Collected data entries
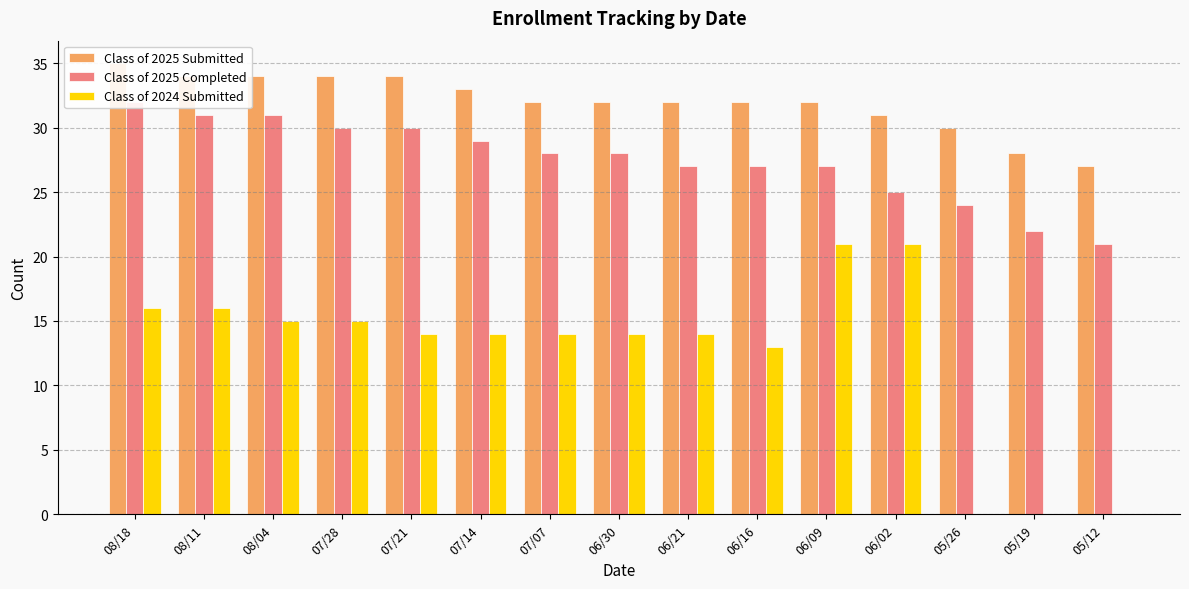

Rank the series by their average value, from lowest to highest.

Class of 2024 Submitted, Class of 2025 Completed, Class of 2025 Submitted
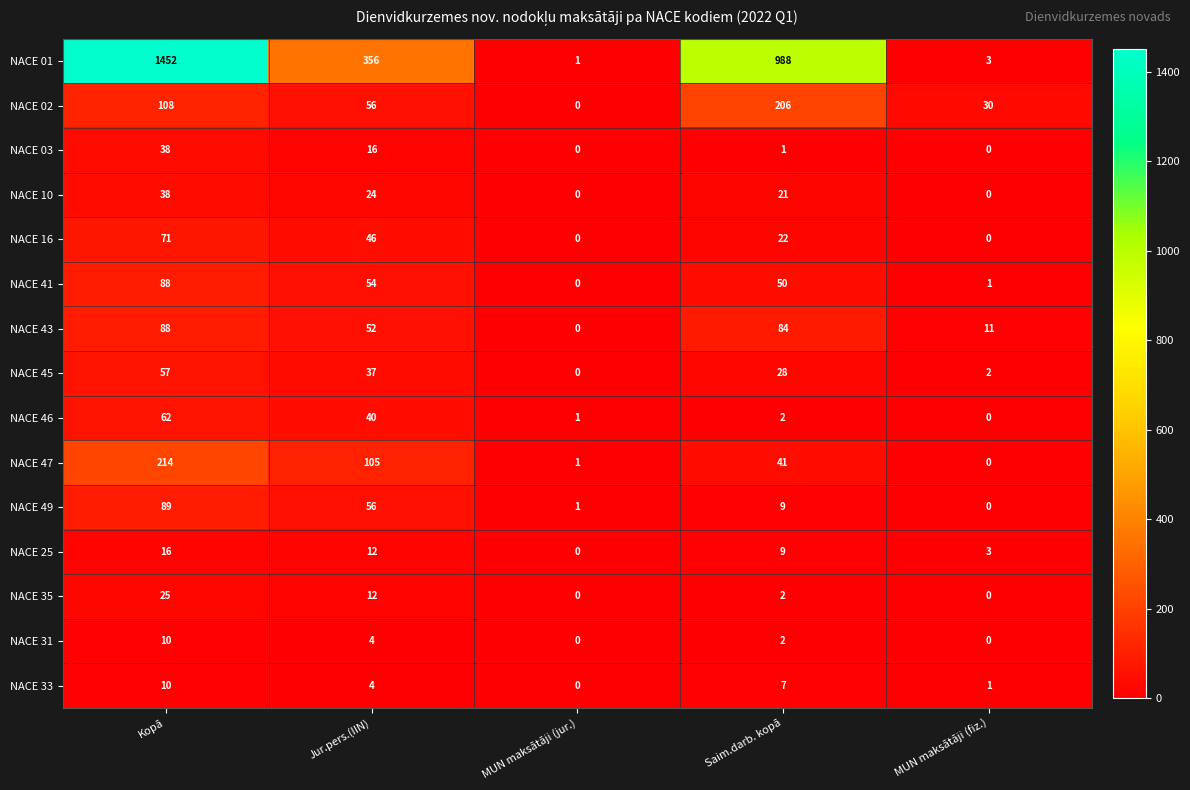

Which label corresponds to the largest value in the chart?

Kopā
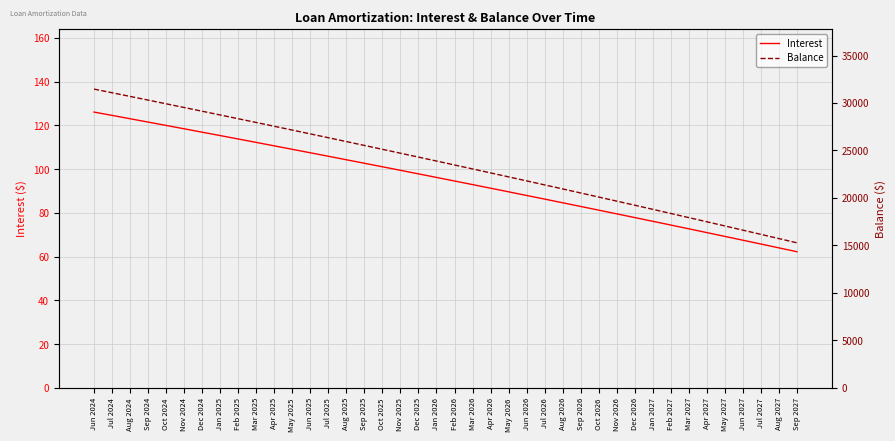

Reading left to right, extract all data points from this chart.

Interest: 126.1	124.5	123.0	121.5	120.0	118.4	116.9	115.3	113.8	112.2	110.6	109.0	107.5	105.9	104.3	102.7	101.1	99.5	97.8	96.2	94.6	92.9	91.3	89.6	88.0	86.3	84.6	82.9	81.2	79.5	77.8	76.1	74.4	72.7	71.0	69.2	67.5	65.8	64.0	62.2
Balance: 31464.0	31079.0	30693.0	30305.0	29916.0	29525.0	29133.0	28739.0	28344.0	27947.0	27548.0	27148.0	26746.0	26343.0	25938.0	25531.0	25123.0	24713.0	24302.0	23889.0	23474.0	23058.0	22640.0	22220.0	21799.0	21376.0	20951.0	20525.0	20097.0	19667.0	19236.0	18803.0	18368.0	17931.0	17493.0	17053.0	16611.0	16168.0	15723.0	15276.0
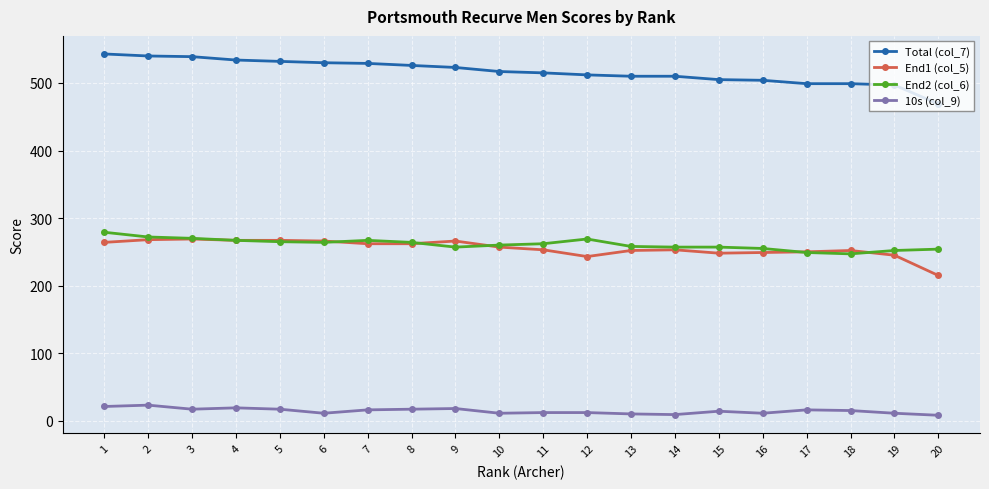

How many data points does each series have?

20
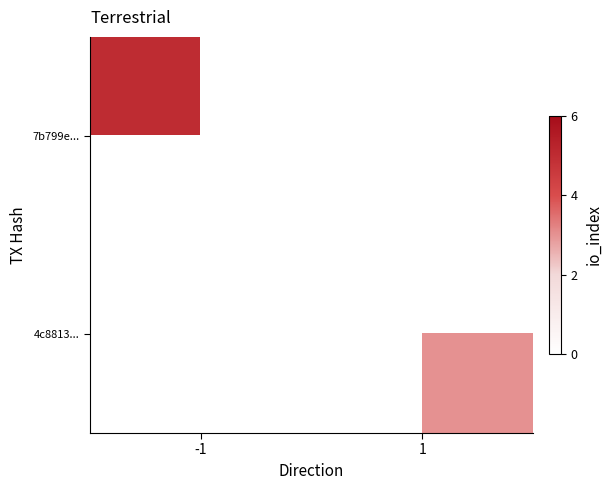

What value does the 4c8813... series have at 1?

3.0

▶ [Task details]:
Swap "chart" for "graph" throughout the material and reproduce it with nothing else altered. Omit the pictures from your version.

▶ [Answer to the problem]:
Rank the series by their average value, from lowest to highest.

Class of 2024 Submitted, Class of 2025 Completed, Class of 2025 Submitted

Which label corresponds to the largest value in the graph?

Kopā

Reading left to right, extract all data points from this graph.

Interest: 126.1	124.5	123.0	121.5	120.0	118.4	116.9	115.3	113.8	112.2	110.6	109.0	107.5	105.9	104.3	102.7	101.1	99.5	97.8	96.2	94.6	92.9	91.3	89.6	88.0	86.3	84.6	82.9	81.2	79.5	77.8	76.1	74.4	72.7	71.0	69.2	67.5	65.8	64.0	62.2
Balance: 31464.0	31079.0	30693.0	30305.0	29916.0	29525.0	29133.0	28739.0	28344.0	27947.0	27548.0	27148.0	26746.0	26343.0	25938.0	25531.0	25123.0	24713.0	24302.0	23889.0	23474.0	23058.0	22640.0	22220.0	21799.0	21376.0	20951.0	20525.0	20097.0	19667.0	19236.0	18803.0	18368.0	17931.0	17493.0	17053.0	16611.0	16168.0	15723.0	15276.0

How many data points does each series have?

20

What value does the 4c8813... series have at 1?

3.0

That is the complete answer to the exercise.